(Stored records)
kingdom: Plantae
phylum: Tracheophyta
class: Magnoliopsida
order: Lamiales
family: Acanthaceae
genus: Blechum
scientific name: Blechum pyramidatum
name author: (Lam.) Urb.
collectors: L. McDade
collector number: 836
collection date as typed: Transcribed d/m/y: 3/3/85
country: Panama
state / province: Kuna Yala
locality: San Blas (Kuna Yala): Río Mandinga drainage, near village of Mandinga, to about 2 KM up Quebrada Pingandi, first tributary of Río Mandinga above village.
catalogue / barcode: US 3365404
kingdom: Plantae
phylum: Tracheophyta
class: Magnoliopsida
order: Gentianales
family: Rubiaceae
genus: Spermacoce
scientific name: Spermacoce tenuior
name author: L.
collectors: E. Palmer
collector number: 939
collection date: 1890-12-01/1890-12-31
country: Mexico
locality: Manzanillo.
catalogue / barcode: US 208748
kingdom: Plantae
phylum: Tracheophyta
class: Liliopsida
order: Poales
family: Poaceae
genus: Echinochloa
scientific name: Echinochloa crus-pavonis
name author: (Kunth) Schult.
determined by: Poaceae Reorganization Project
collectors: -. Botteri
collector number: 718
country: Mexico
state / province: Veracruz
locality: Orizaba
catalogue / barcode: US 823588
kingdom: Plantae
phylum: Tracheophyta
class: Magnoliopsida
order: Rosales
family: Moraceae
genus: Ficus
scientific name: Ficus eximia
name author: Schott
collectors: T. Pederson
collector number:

### YOUR OBJECTIVE
Express the lines of the data from the one holding "genus: Echinochloa" through the end as a JSON list of strings, with one string per line and blank lines left out.

### CORRECT RESPONSE
[
  "genus: Echinochloa",
  "scientific name: Echinochloa crus-pavonis",
  "name author: (Kunth) Schult.",
  "determined by: Poaceae Reorganization Project",
  "collectors: -. Botteri",
  "collector number: 718",
  "country: Mexico",
  "state / province: Veracruz",
  "locality: Orizaba",
  "catalogue / barcode: US 823588",
  "kingdom: Plantae",
  "phylum: Tracheophyta",
  "class: Magnoliopsida",
  "order: Rosales",
  "family: Moraceae",
  "genus: Ficus",
  "scientific name: Ficus eximia",
  "name author: Schott",
  "collectors: T. Pederson",
  "collector number:"
]